To be clear, the Court does not hold that the May 18, 2021 MRI findings or any subsequent treatment notes were necessarily significant, marked a departure from prior diagnoses or findings, or would have changed the agency consultants' opinions. It may well be that these records warrant no additional restrictions. But the Court declines to draw any assumptions as to whether or how medically complex imaging results and any corresponding diagnoses may bear on Plaintiff's functional limitations. The Court holds only that, given the May 2021 lumbar MRI's finding of severe loss of height of the intervertebral disc at ¶ 4-L5 (among other highly technical medical findings that may or may not reflect worsening of Plaintiff's spine), diagnoses of sacroiliac inflammation and pain post-dating the MRI, and indication that surgical intervention would likely be necessary, it is unclear whether the MRI and other records post-dating the agency consultants' opinions may have altered the landscape as to Plaintiff's functional limitations.

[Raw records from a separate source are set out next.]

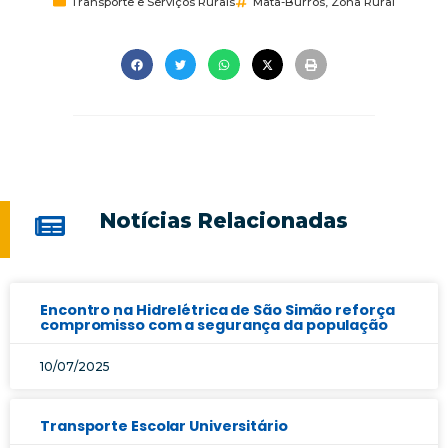
Transporte e Serviços Rurais
Mata-Burros
,
Zona Rural
Notícias Relacionadas
Encontro na Hidrelétrica de São Simão reforça
compromisso com a segurança da população
10/07/2025
Transporte Escolar Universitário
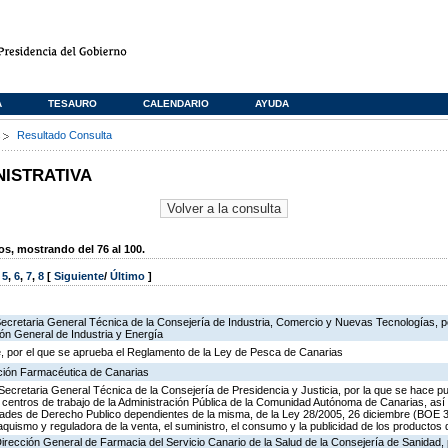
A
TESAURO
CALENDARIO
AYUDA
s
Resultado Consulta
NISTRATIVA
, mostrando del 76 al 100.
,
5
,
6
,
7
,
8
[
Siguiente
/
Último
]
Secretaria General Técnica de la Consejería de Industria, Comercio y Nuevas Tecnologías, po
ión General de Industria y Energía
, por el que se aprueba el Reglamento de la Ley de Pesca de Canarias
ación Farmacéutica de Canarias
Secretaria General Técnica de la Consejería de Presidencia y Justicia, por la que se hace pu
os centros de trabajo de la Administración Pública de la Comunidad Autónoma de Canarias, as
des de Derecho Publico dependientes de la misma, de la Ley 28/2005, 26 diciembre (BOE 3
aquismo y reguladora de la venta, el suministro, el consumo y la publicidad de los productos 
Dirección General de Farmacia del Servicio Canario de la Salud de la Consejería de Sanidad,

In sum, despite the deference owed to the ALJ's subjective symptom determination, the Court finds that, given the above, the ALJ did not provide adequate support for her decision to reject Plaintiff's statements regarding the limiting effects of her neck and back conditions, or build a “logical bridge” between the evidence and this conclusion. Warnell, 97 F.4th at 1053. Moreover, the ALJ erred in interpreting the May 2021 lumbar MRI results without medical input and relying on that interpretation to determine Plaintiff's functional limitations. Randy M., 2022 WL 5183894, at *8; Brian M., 2023 WL 5852193, at *6; McHenry, 911 F.3d at 871. These errors preclude a finding that the decision is supported by substantial evidence, and Plaintiff's motion to remand the case is therefore granted.
2. Remaining Arguments
Having determined that remand is appropriate, the Court need not address Plaintiff's remaining arguments. However, the ALJ should take the opportunity on remand to review all medical and testimonial evidence as appropriate.
CONCLUSION
For reasons stated above, Plaintiff's request to reverse or remand the case is granted, and Defendant's Motion for Summary Judgment [12] is denied. Pursuant to sentence four of 42 U.S.C. § 405(g), the ALJ's decision is reversed, and this case is remanded to the Social Security Administration for further proceedings consistent with this opinion.